In das Kloster will ich gehn,
Weil ich mein Schätzchen nicht mehr thu sehen,
Weil nicht wiederkommt mein Schatz!

»Dorten sind zwey Turteltäubchen,
Sitzen auf dem dürren Ast,
Wo sich zwey Verliebte scheiden,
Da verwelket Laub und Gras,
Was batt mich ein schöner Garten,
Wenn ich nichts darinnen hab,
Was batt mich die schönste Rose,
Wenn ich sie nicht brechen soll,
Was batt mich ein jung frisch Leben,
Wenn ichs nicht der Lieb ergeb?«






Großer Kriegshymnus in der Gelehrten-Republik


Filipp Zesens Frühlingslust. S. 45.

Sollt ich ein Feldherr seyn und Kriegesheere führen,
So wollt ich stracks auszieren
Das ganze Kriegesheer
Mit einem solchen Volk, das hold den Büchern wär,
Die Studenten müsten seyn
Meine beste Bursch und Führer,
Die Gelehrten Feindausspürer;
Föbus Völker in gemein
Müsten die Feinde verjagen und dämpfen,
Müsten uns helfen und ritterlich kämpfen.

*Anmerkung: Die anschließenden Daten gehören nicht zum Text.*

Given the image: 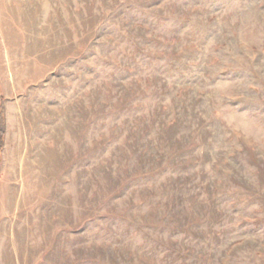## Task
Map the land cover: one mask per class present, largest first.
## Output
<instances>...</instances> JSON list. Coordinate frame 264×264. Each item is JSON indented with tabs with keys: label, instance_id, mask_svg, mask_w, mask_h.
Wrapping results in <instances>:
<instances>
[{
	"label": "rangeland",
	"instance_id": "rangeland-1",
	"mask_svg": "<svg viewBox=\"0 0 264 264\" xmlns=\"http://www.w3.org/2000/svg\"><path fill=\"white\" fill-rule=\"evenodd\" d=\"M0 264H264V0H0Z\"/></svg>",
	"mask_w": 264,
	"mask_h": 264
},
{
	"label": "trees",
	"instance_id": "trees-1",
	"mask_svg": "<svg viewBox=\"0 0 264 264\" xmlns=\"http://www.w3.org/2000/svg\"><path fill=\"white\" fill-rule=\"evenodd\" d=\"M2 116H1V114H0V146H1V144H2V141H3V134H2V132H3V123H2Z\"/></svg>",
	"mask_w": 264,
	"mask_h": 264
}]
</instances>
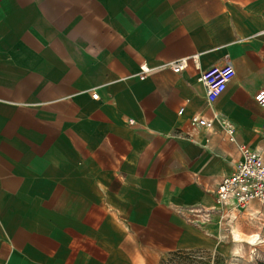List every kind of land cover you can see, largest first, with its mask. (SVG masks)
<instances>
[{
    "label": "crops",
    "instance_id": "crops-1",
    "mask_svg": "<svg viewBox=\"0 0 264 264\" xmlns=\"http://www.w3.org/2000/svg\"><path fill=\"white\" fill-rule=\"evenodd\" d=\"M263 86L264 0H0V264L255 259L264 222L227 228L214 199L264 150Z\"/></svg>",
    "mask_w": 264,
    "mask_h": 264
},
{
    "label": "built area",
    "instance_id": "built-area-1",
    "mask_svg": "<svg viewBox=\"0 0 264 264\" xmlns=\"http://www.w3.org/2000/svg\"><path fill=\"white\" fill-rule=\"evenodd\" d=\"M187 64L188 59H181L166 64L162 68L178 74L187 68ZM234 76L235 71L230 64L210 67L200 75L199 82L205 88L206 100L209 105L213 104L226 91ZM92 98L99 100L95 92L92 94ZM254 100L264 109V86L255 95ZM178 115H182V110L178 112ZM194 122L198 126L207 128L212 124V120L202 115L196 116ZM224 128L228 140L233 142V126L225 123ZM240 150L242 160L231 175L221 180L214 199L218 221L227 228L236 224L241 214L248 213L250 220H256L260 214L256 212L257 210L253 211L255 204L264 212V150H252L245 146L240 147ZM229 232L233 234V230H229ZM257 241H259L258 238L253 240L250 251V254L255 257L256 263L260 261L259 258H263V256L257 255L255 247Z\"/></svg>",
    "mask_w": 264,
    "mask_h": 264
},
{
    "label": "rangeland",
    "instance_id": "rangeland-1",
    "mask_svg": "<svg viewBox=\"0 0 264 264\" xmlns=\"http://www.w3.org/2000/svg\"><path fill=\"white\" fill-rule=\"evenodd\" d=\"M257 220L261 221V222H264V218L261 217V214L258 216ZM259 229L262 230L261 231L262 233H260V237L263 236V241H262V239H259V241L256 242V246H257V248H259V247L261 248L262 247L264 249V227H261ZM253 233H256V231H254ZM242 244H244V243H242ZM233 256L234 255L232 253H229V255H227L225 257H221V258L219 257V258L215 259L213 264H247V261L250 262L251 264H264V259L259 258L260 263H256L255 259L249 258L247 254H245V258L243 260L234 258ZM179 260H180V262L176 263V264H190L188 262L187 258L180 257Z\"/></svg>",
    "mask_w": 264,
    "mask_h": 264
},
{
    "label": "bare ground",
    "instance_id": "bare-ground-1",
    "mask_svg": "<svg viewBox=\"0 0 264 264\" xmlns=\"http://www.w3.org/2000/svg\"><path fill=\"white\" fill-rule=\"evenodd\" d=\"M240 237H241V239H242L243 241H246V242H248V241L250 240L249 236L244 235V234L240 235ZM254 237H255V236L251 237L252 242H253V238H254ZM251 240H250V241H251ZM235 258L243 260V259L245 258V254H244V253H238V254L235 256Z\"/></svg>",
    "mask_w": 264,
    "mask_h": 264
},
{
    "label": "trees",
    "instance_id": "trees-1",
    "mask_svg": "<svg viewBox=\"0 0 264 264\" xmlns=\"http://www.w3.org/2000/svg\"><path fill=\"white\" fill-rule=\"evenodd\" d=\"M258 263H260V261Z\"/></svg>",
    "mask_w": 264,
    "mask_h": 264
}]
</instances>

Büchsmeister sollten seyn die süßen Musikanten,
Die Helikons Verwandten,
Der Orgeln Freudenschall,
Sollt an Trompeten statt erklingen überall,
Bachus und sein Kammerad
Ceres sollten uns wohl geben
Brod und Speis und Wein zu leben;
Frischen uns nach Krieges-Rath,
Musen und Grazien müsten mitkämpfen,
Müsten die Feinde verjagen und dämpfen.

Die Feder sollte mir anstatt der Schwerdter dienen,
Wir wollten uns erkühnen
In alle Welt zu gehn.
Mich deucht, ich wollte wohl mit diesem Volk bestehn,
In Gefahr und Kriegesnoth;
Schriftgelehrte und Juristen
Müsten sich zu streiten rüsten,
Die, vor denen flieht der Tod ,
Müsten uns helfen auch ritterlich kämpfen,
Müsten die Feinde verjagen und dämpfen.